PROVIDED DATA section start
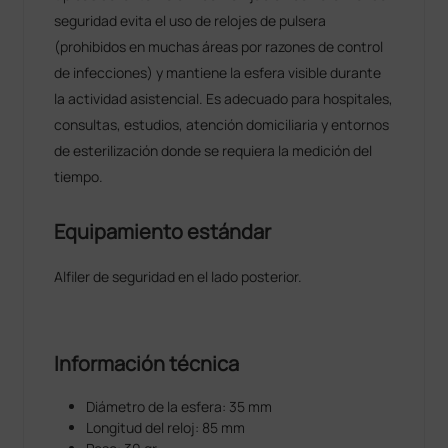
seguridad evita el uso de relojes de pulsera
(prohibidos en muchas áreas por razones de control
de infecciones) y mantiene la esfera visible durante
la actividad asistencial. Es adecuado para hospitales,
consultas, estudios, atención domiciliaria y entornos
de esterilización donde se requiera la medición del
tiempo.
Equipamiento estándar
Alfiler de seguridad en el lado posterior.
Información técnica
Diámetro de la esfera: 35 mm
Longitud del reloj: 85 mm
PROVIDED DATA section end
* _TO-DO ITEM_
Reproduce the text read from the records above line for line, without changing anything. Omit the pictures.

* _TASK OUTPUT_
seguridad evita el uso de relojes de pulsera
(prohibidos en muchas áreas por razones de control
de infecciones) y mantiene la esfera visible durante
la actividad asistencial. Es adecuado para hospitales,
consultas, estudios, atención domiciliaria y entornos
de esterilización donde se requiera la medición del
tiempo.
Equipamiento estándar
Alfiler de seguridad en el lado posterior.
Información técnica
Diámetro de la esfera: 35 mm
Longitud del reloj: 85 mm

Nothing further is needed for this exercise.